Here is a better way of saying what really happened. No one identified Cain as being a BABIP god ahead of time. Rather, a bunch of starters—about 150 with qualified innings each season, to be clear—went out and all tried to do the same thing: prevent hits. We noticed that one of them seemed to allow low BABIPs all the time. Our new question should then become, “what is the probability that at least one of those 150 pitchers beats the median eight straight years?” That’s a very different question. In fact, that probability is not 0.4%, but instead 44.4%. Wow! It’s totally within the realm of possibility that at least one of 150 guys could—despite being purely average (or median, I guess)—do what Matt Cain has done.

After the fact, many good articles have been written attempting to figure out what comprises Cain’s magic dust. Here’s one discussing his clever usage of changeups against left-handers, for instance. But the key words there are “after the fact,” and we’ve already seen how probabilities change when we find the most extreme guy from a larger group without identifying him ahead of time.

There is a still a good chance that Cain has some sort of BABIP prevention skill. I mean, I didn’t account for how far below the median he is performing, and there are good arguments to suggest he has some BABIP-prevention skills. But it’s important to realize that these traits were recognized after the fact, and identifying features that seem important after the fact always raises caution flags in observational studies.

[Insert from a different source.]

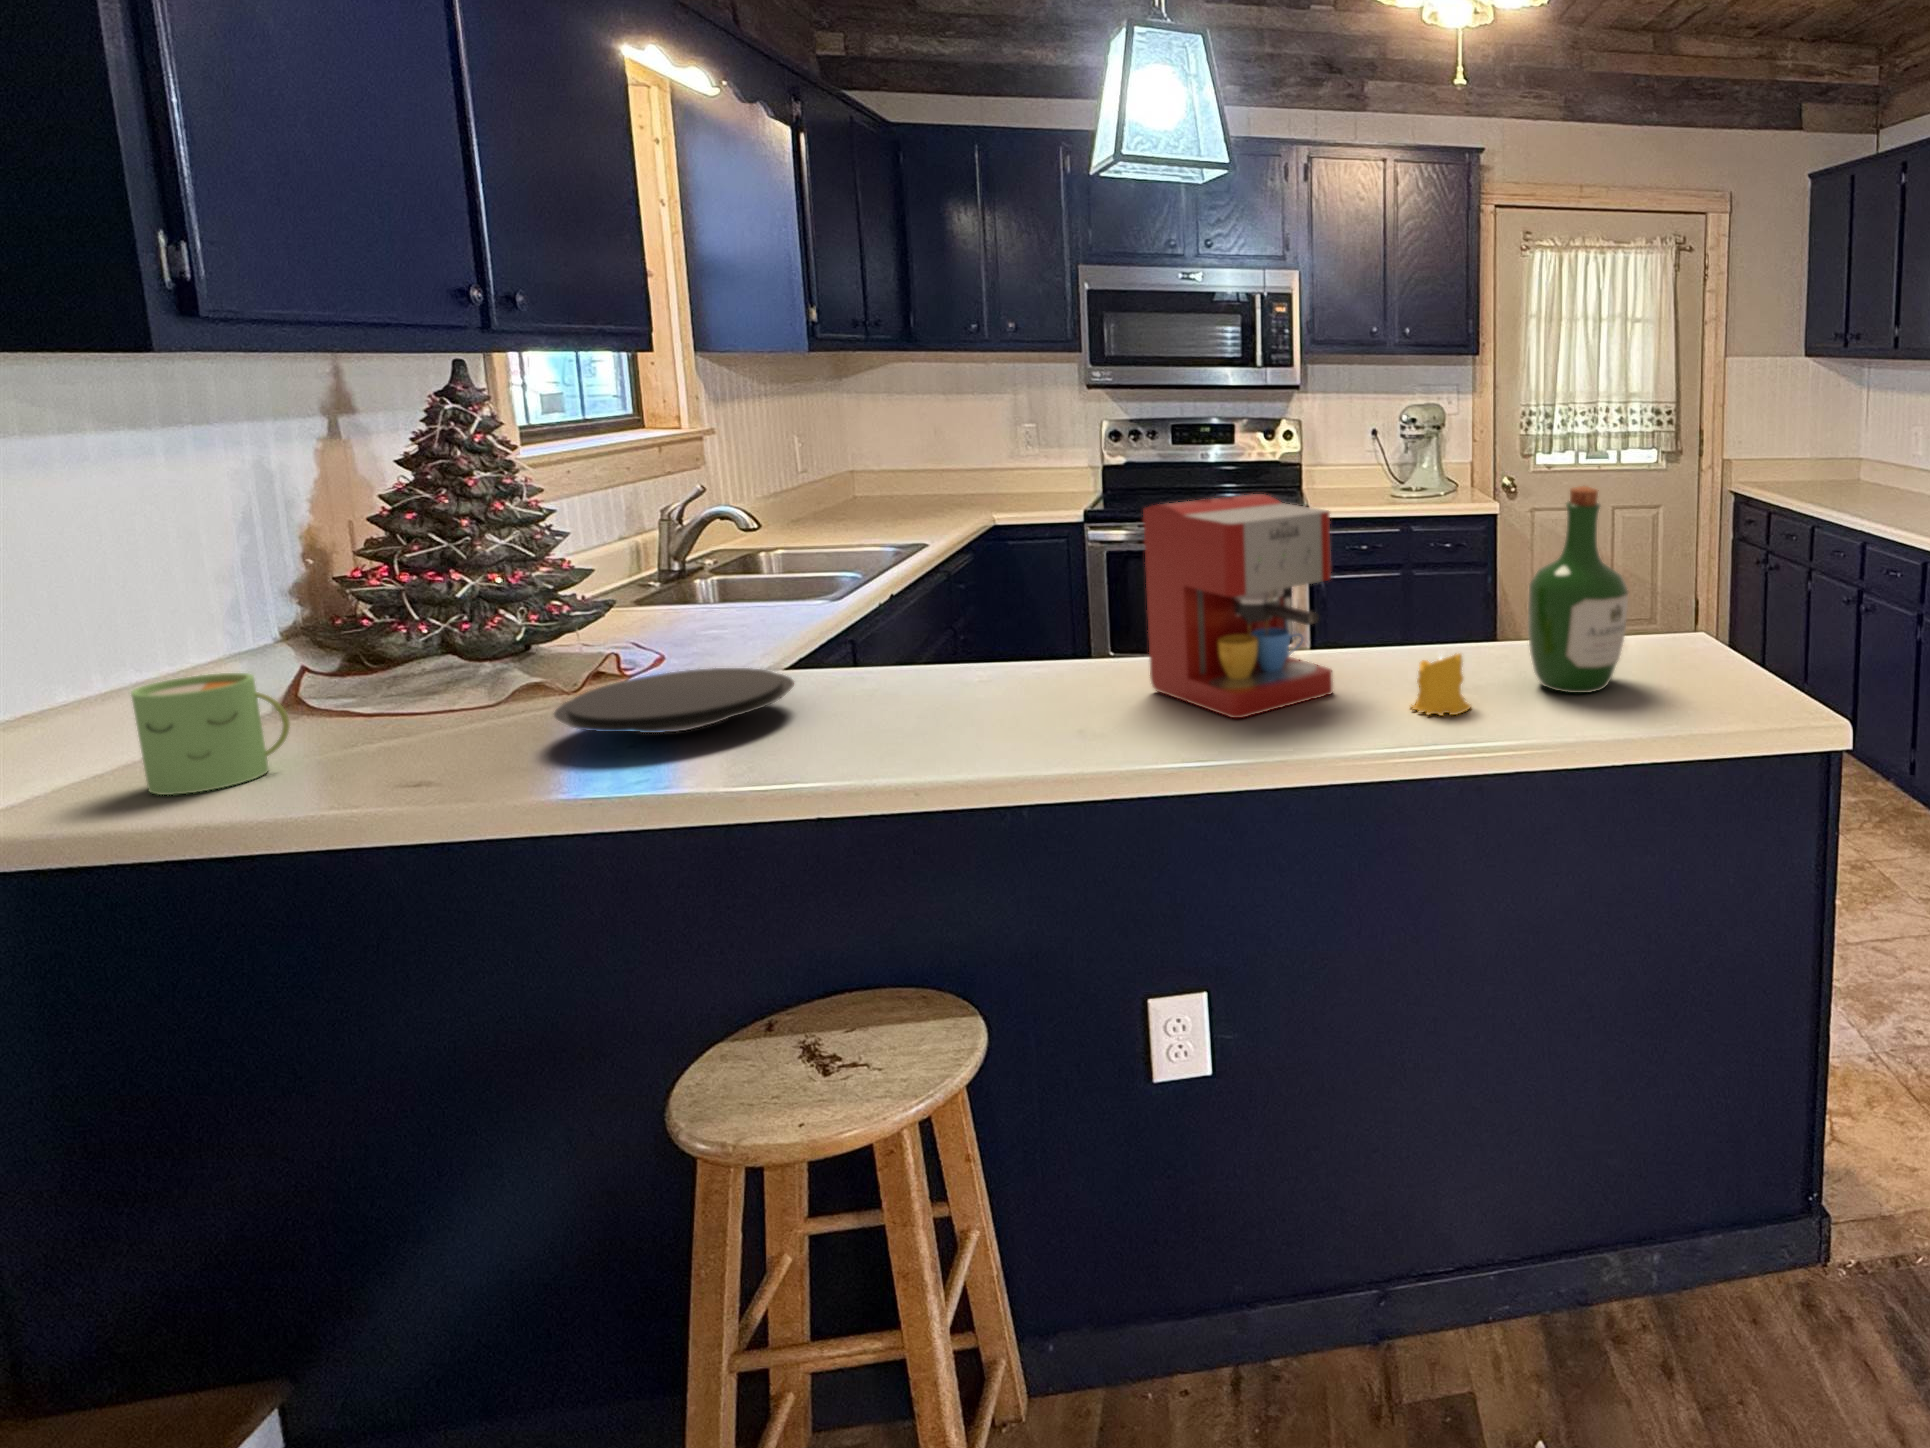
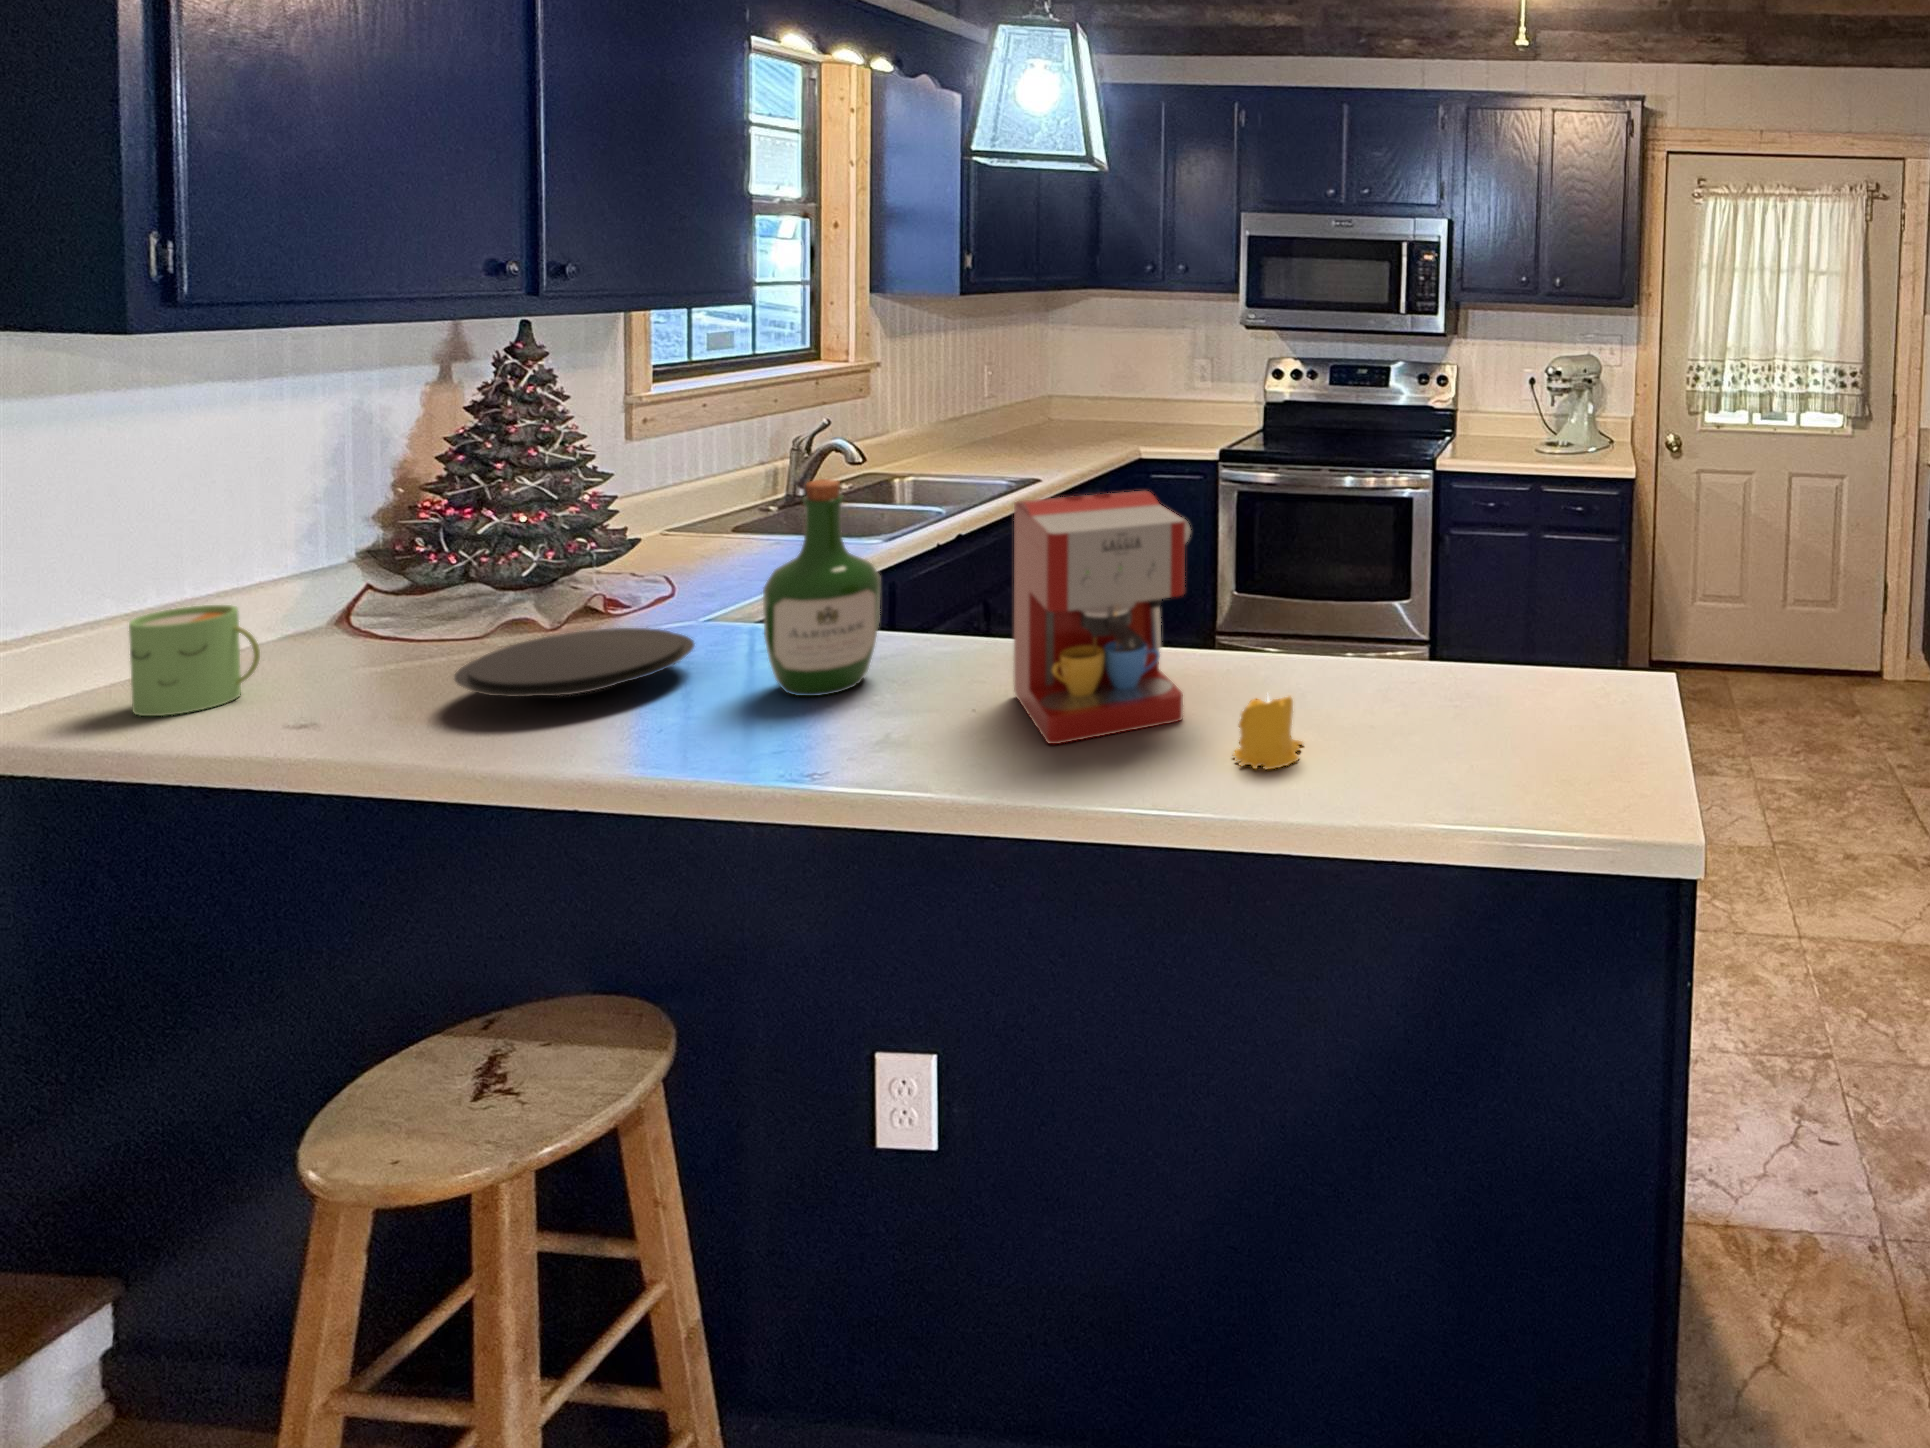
wine bottle: present [1528,486,1628,693] -> present [763,479,880,696]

In stats, we’d call this Matt Cain thing a case study. Case studies are helpful—and this one has put into motion a lot of good PITCHfx research–but they can’t determine causal relationships. If baseball were science, we would find a bunch of kids like Cain and a bunch of kids not like Cain. Then we would follow them for ten seasons, controlling which pitchers they face and meticulously recording BABIP data. In sports, that is impossible. So I guess all I’m trying to say is that we shouldn’t jump to conclusions and causations when extreme cases are identified after the fact.